By Huntress Thompson
1. There are no restaurants left to go to where the waiters haven’t seen you before, dining sad and alone on a Single’s Pizza.
2. You fall over a lot. Like, an unreasonable amount. And dribble food down your front. And bump into things. And the movies say you’re only allowed to be like that if you look like Emma Stone.
3. The hipsters are everywhere and you’re too distracted with hating them to make any non-vitriolic conversation.
4. No one gets your weird references because usually, you only really hang out with yourself or your 5 friends who are exactly like you.
5. The last time you went on a date, you revealed that you thought murder ballads (like Misfits’ Saturday Night) are super romantic, and your date asked for the cheque while you were still talking.
6. There is no universal rule about acceptable time frames – How long after you get the number do you make the call? How long after you go on the date do you arrange another one? No one knows, so everyone wanders around in that weird, Matrix freeze frame that allows Neo to dodge bullets.
7. Your sense of humour is so dry that, even in person, it’s hard to tell when you’re kidding, so dates don’t understand – and you can’t post a GIF to explain.
8. When someone asks you out, the very first thing that goes through your mind is whether they’ll be more interesting than watching Claire Danes lose her shit on Homeland.

__INFORMATION PROVIDED__.
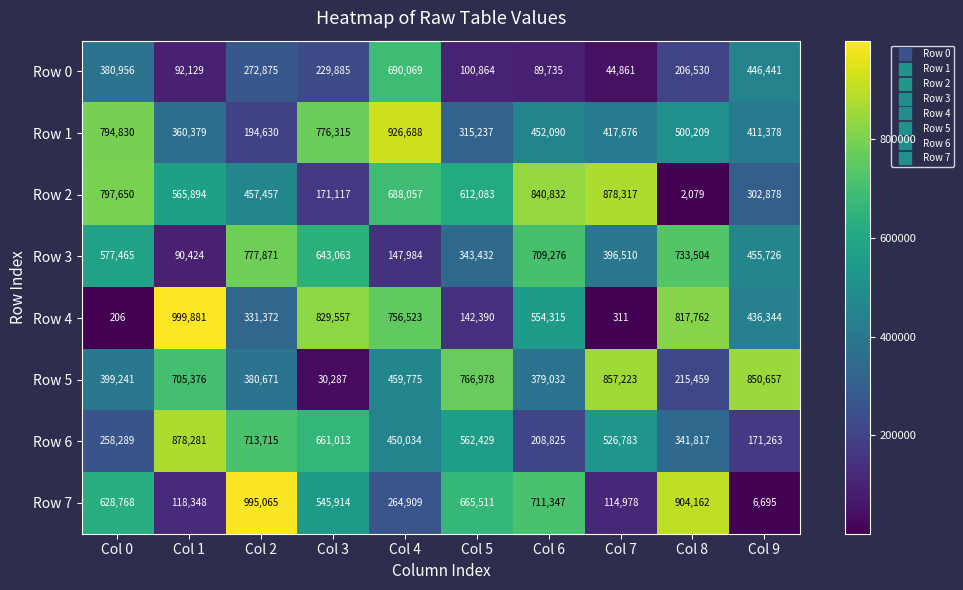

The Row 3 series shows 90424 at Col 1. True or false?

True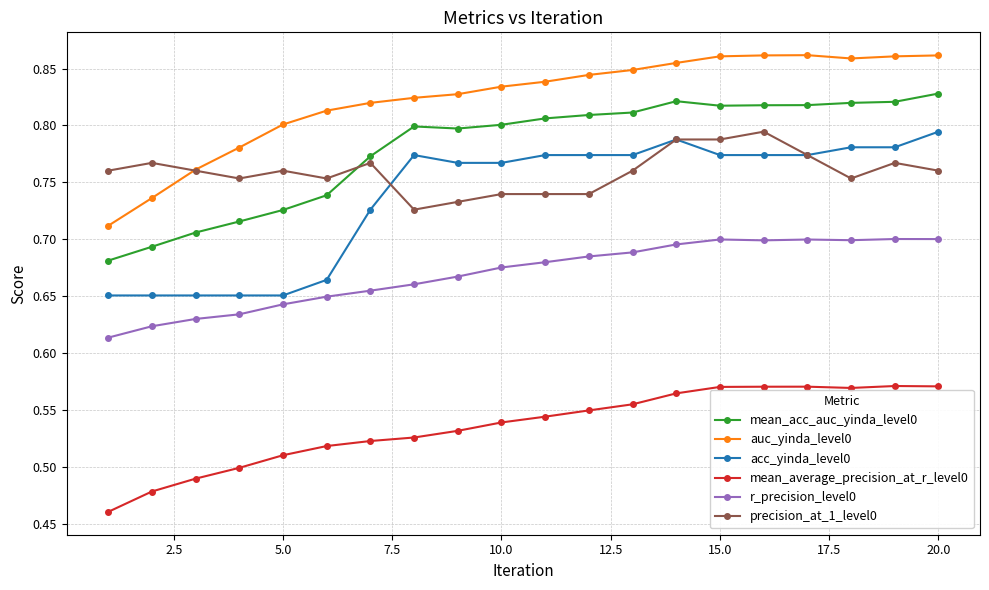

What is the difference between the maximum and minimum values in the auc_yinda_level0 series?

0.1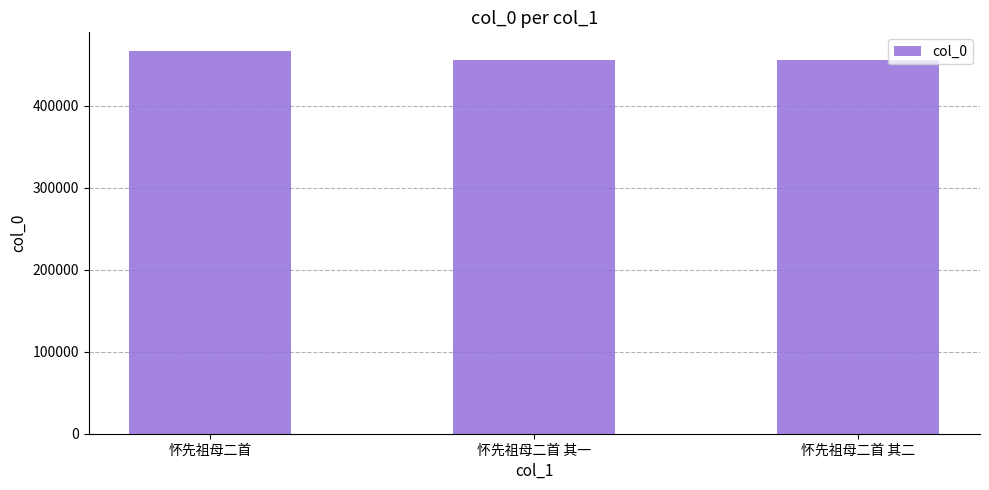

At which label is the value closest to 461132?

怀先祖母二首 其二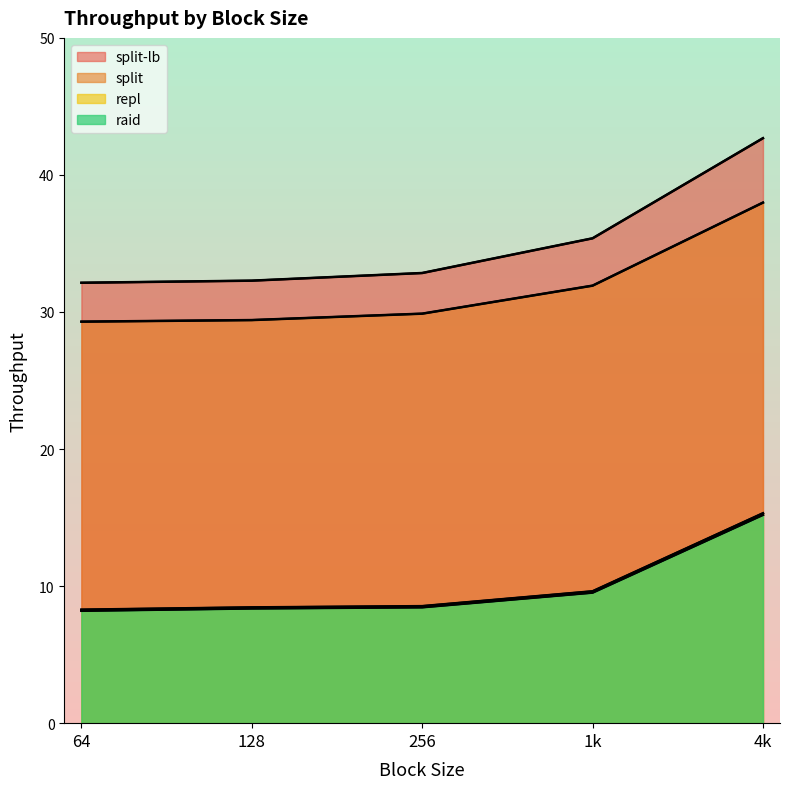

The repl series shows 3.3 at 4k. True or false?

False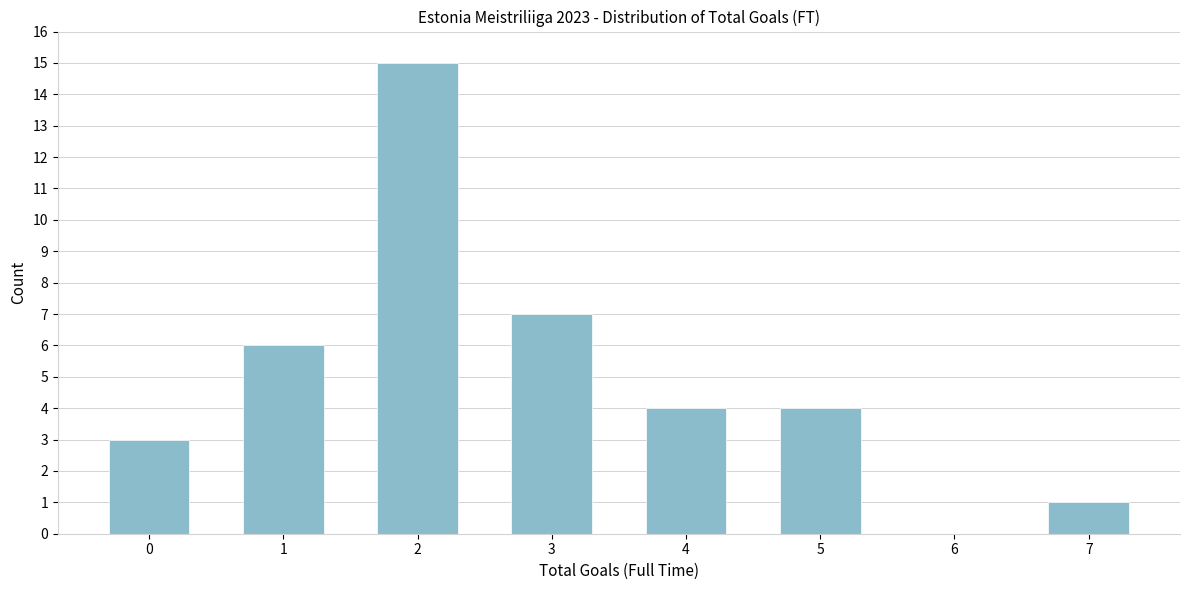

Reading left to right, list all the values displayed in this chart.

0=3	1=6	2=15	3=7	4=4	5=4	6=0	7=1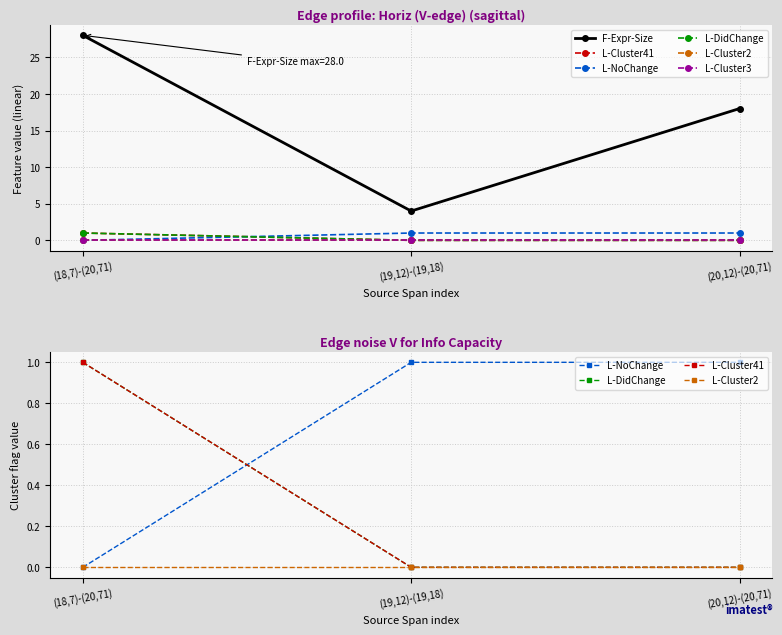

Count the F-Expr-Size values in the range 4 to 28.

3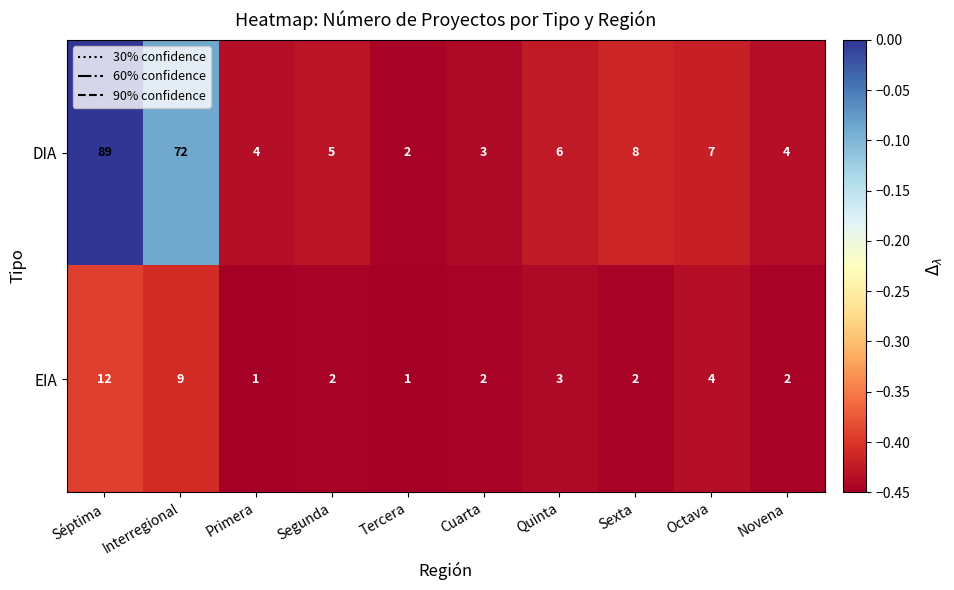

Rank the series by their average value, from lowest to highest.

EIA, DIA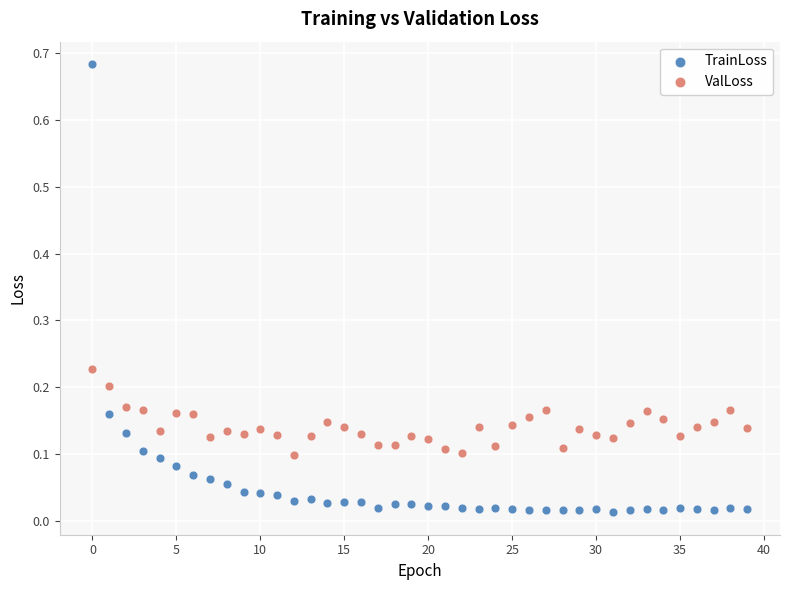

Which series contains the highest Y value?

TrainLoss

__TASKS TO CARRY OUT__.
1. In the dating list, which song is given as an example of a murder ballad?
2. Return the part of the dating list from "By Huntress Thompson" to "any non-vitriolic conversation.", copied word for word.

__OUTPUTS FOR THE TASKS__.
1. Saturday Night by the Misfits.

2.
By Huntress Thompson
1. There are no restaurants left to go to where the waiters haven’t seen you before, dining sad and alone on a Single’s Pizza.
2. You fall over a lot. Like, an unreasonable amount. And dribble food down your front. And bump into things. And the movies say you’re only allowed to be like that if you look like Emma Stone.
3. The hipsters are everywhere and you’re too distracted with hating them to make any non-vitriolic conversation.